The Stranger motioned down. Archer glanced at the closed bench.

"Were you to revive her, you wouldn't want to go home," the Stranger told him.

Only Trip knew about that decision. "Who are you?"

The crewman leaned to the side, opening the bench. Archer's eyes followed his hand down and his breath caught as the seat was pulled up. He couldn't stop himself from moving closer, and he didn't notice The Stranger move behind him with a satisfied grin.

A girl in her late teens with shoulder length brown hair lay inside. Her eyes were fogged from being cryogenically frozen and fixed on a device in her hand. She wore a wireless earpiece. Fastened to her thigh was a holster from which the black matte handle of a gun poked out. A slender bladed knife was strapped to her opposite calf.

"Order Phlox to revive her, Jonathan," The Stranger told him. "She wants to live."

Archer spun around, asking, "Who are--" His question died when he found that The Stranger was nowhere in sight.

Archer looked back down at the girl and then yelled over the din of the crew, "PHLOX!"

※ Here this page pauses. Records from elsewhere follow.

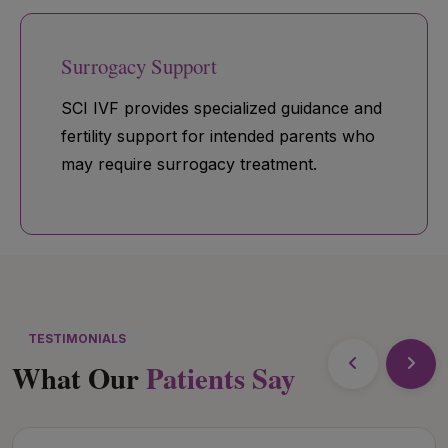
Surrogacy Support
SCI IVF provides specialized guidance and
fertility support for intended parents who
may require surrogacy treatment.
TESTIMONIALS
What Our
Patients Say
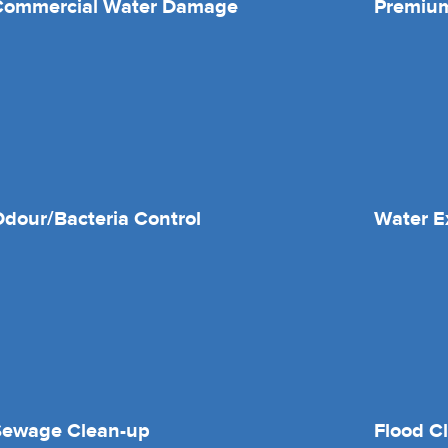
Commercial Water Damage
Premium
dour/Bacteria Control
Water E
Sewage Clean-up
Flood C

Everyone dropped what they were doing and crowded around the bench. Phlox pushed through the crowd, standing next to Archer.

"I have reason to believe she's in cryogenic stasis," Archer told Phlox. "Get her to Sickbay immediately and prove it one way or the other."

"If she was frozen like the others--" Phlox said.

"Verify it."

Phlox hesitated. "Right away, Captain."

Archer pushed through the crowd. He had to contact Starfleet and figure out what other secrets the Arcadian II held.